An activist investment group is once again pushing for the sale of Norfolk, Va.-based Cenit Bancorp.

In a letter to Cenit's officers and directors, Mid-Atlantic Investors said the thrift company has not kept its promise to boost deposits. The Columbia, S.C., investment group-which owns 9.7% of Cenit's stock-said it will ask shareholders in a coming proxy statement to decide at Cenit's annual meeting in April whether the board should sell the $623 million- asset company.

A similar proposal was included in last year's proxy statement, but Mid- Atlantic withdrew it after reviewing Cenit's business plan and deciding it showed promise.

Jerry Shearer, Mid-Atlantic's managing partner, said the group is urging Cenit to sell because it has failed to "succeed in its principal line of business"-taking deposits.

"I don't feel like they were able to follow through with their plan," Mr. Shearer said in an interview this week. "A large institution running the company could attract those deposits."

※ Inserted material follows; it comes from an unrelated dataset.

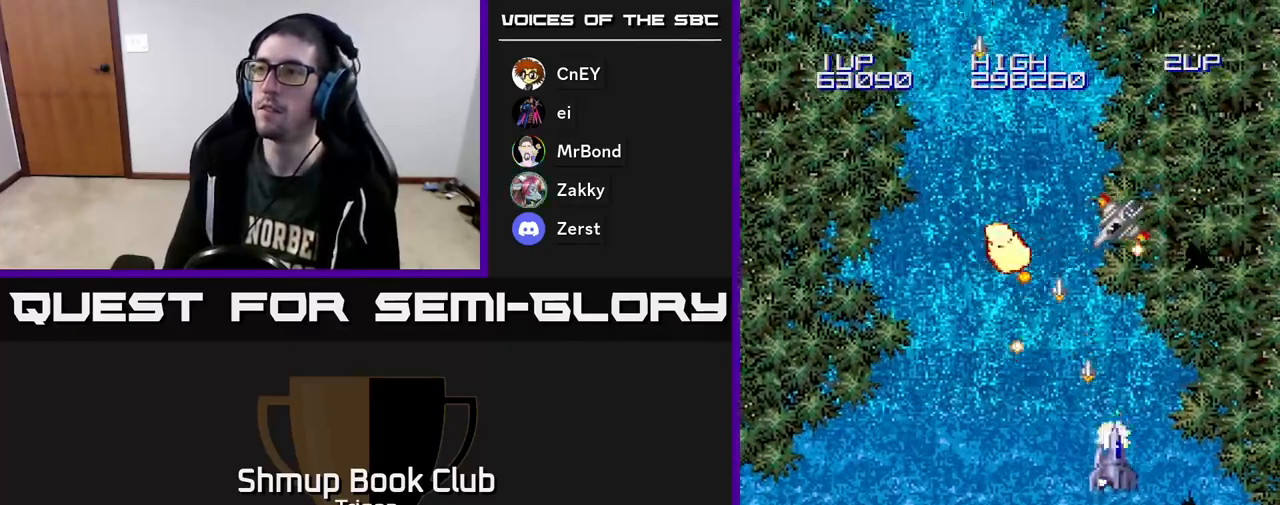
{"buttons": ["DPAD_UP", "DPAD_LEFT"], "right_stick": "center", "events": [[233, "DPAD_UP", "down"], [283, "A", "up"], [350, "DPAD_RIGHT", "up"], [450, "DPAD_LEFT", "down"]]}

Cenit's deposits fell less than 4%, to $488 million, in the first nine months of 1998, according to the company's third-quarter report.

The Federal Deposit Insurance Corp. reported that deposits at thrifts with assets of $500 million to $1 billion fell an average of 2% during this period.

Cenit officials would not comment on Mid-Atlantic's letter. In a statement released Dec. 28, president and chief executive officer Michael S. Ives said he plans to "communicate" with Mid-Atlantic and is hopeful that the group "will decide not to pursue its proposal."

Mid-Atlantic, which owns stakes in several banks, is one of Cenit's two largest shareholders. It first pushed for Cenit's sale in 1997 when it sought shareholder approval of a plan to hire an appraiser to determine the company's value.

That proposal-along with Mid-Atlantic's effort to replace three of the thrift's board members-was narrowly defeated at Cenit's 1997 annual meeting.

Its latest effort to force a sale was made public after the stock market closed Dec. 28. The next day, shares of Cenit stock rose $1.25, to close at $20. At midday Wednesday, the stock was trading at $19.75, well below its 52-week high of $29.

Cenit is the parent of Cenit Bank, a federal savings bank with 13 branches in Greater Norfolk. For the quarter ended Sept. 30, the company earned $1.6 million, down from $1.7 million a year earlier.